The report also recommended that the DfE should look at how much tutoring will be provided between 2022 and 2024, and in subsequent years, and “intervene if tutoring levels drop significantly”.

In its response, the DfE said it was “always interested” to understand more about the barriers that schools face in participating in the NTP, and said it was currently investigating relevant data to understand characteristics of schools that have not taken part.

Increasing NTP tutoring in schools

The DfE also said it is “developing interventions that may be deployed, as appropriate, in academic year 2023-24 or in subsequent years, should there be a significant reduction in the amount of tutoring schools provide”.

And the DfE agreed with the PAC recommendation that it should develop a better understanding of why disadvantaged pupils have higher school absence rates, adding that it had set a target to implement any changes to its approach to this issue by next summer.
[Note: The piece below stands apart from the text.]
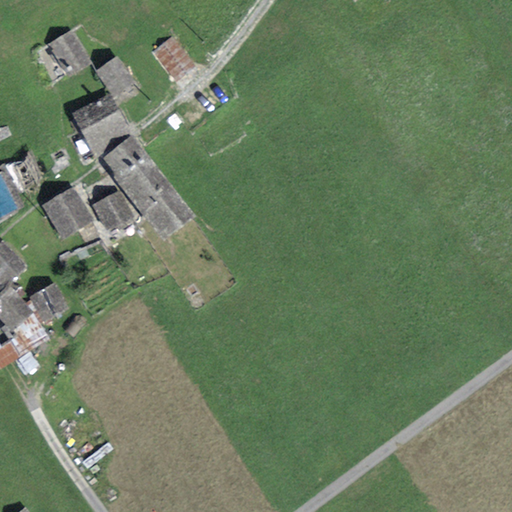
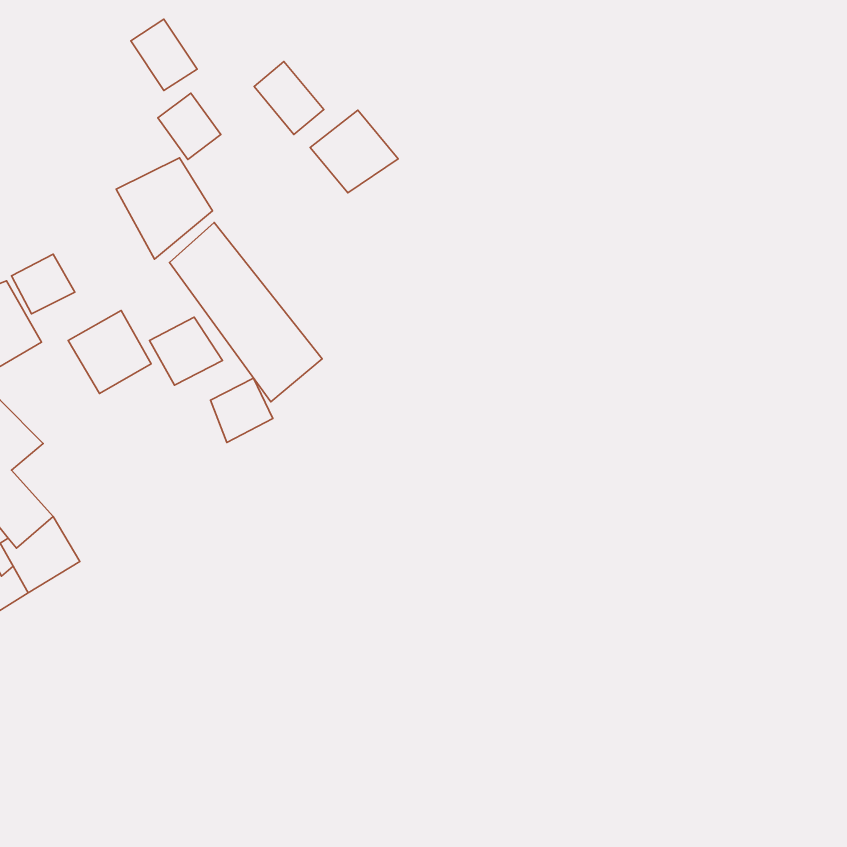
building: [48,31,88,74] -> [131,19,197,91]
building: none -> [310,110,398,193]
building: none -> [211,378,273,442]
building: [28,281,67,319] -> none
An analysis by the Education Policy Institute published earlier this month found that disadvantaged pupils were absent for an average of 7.1 days during the 2022 autumn term, compared with 4.1 days for their non-disadvantaged peers.

However, the DfE did not accept the PAC’s recommendation that it should publish a plan setting out how it intends to reduce the disadvantage gap as quickly as possible, and “the expected trajectory”, because it said it was “already committed to narrowing the gap as quickly as possible” and this work should be “threaded through all of the department’s programmes and work, rather than being a further separate plan”.

But in an interview following the release of this year’s A-level results, which experts warned showed a widening of the disadvantage gap, schools minister Nick Gibb admitted that the gap wasn’t “falling as fast as we’d like”.

The committee also said that the DfE should “set out measures of progress for the 2030 attainment targets”, recommending that the measures for primary pupils should be published by the 2023 summer parliamentary recess.

The government’s Levelling Up White Paper, published last year, revealed its ambition for 90 per cent of pupils to be meeting the expected standard in key stage 2 reading, writing and maths by 2030. 

The PAC also said the DfE should report progress against the measures to Parliament each year.

But the DfE said it disagreed with the committee’s recommendation, claiming that it already publishes national attainment data, for phonics, key stage 1, key stage 2, key stage 4 and key stage 5, which it said indicates trends in attainment and pupil progress.

Commenting on the government’s response, Paul Whiteman, general secretary of the NAHT school leaders’ union, said: “The reality is that the government has never committed the level of resources required to achieve rapid educational recovery from the pandemic.

“The political decision taken was to only bring forward a fraction of what its own recovery tsar said would be required.”

Mr Whiteman said it was “unsurprising” that “significant challenges remain”. 

“Sadly, there is very little in this response to the Public Accounts Committee report that suggests the government is about to change its current approach any time soon,” he added.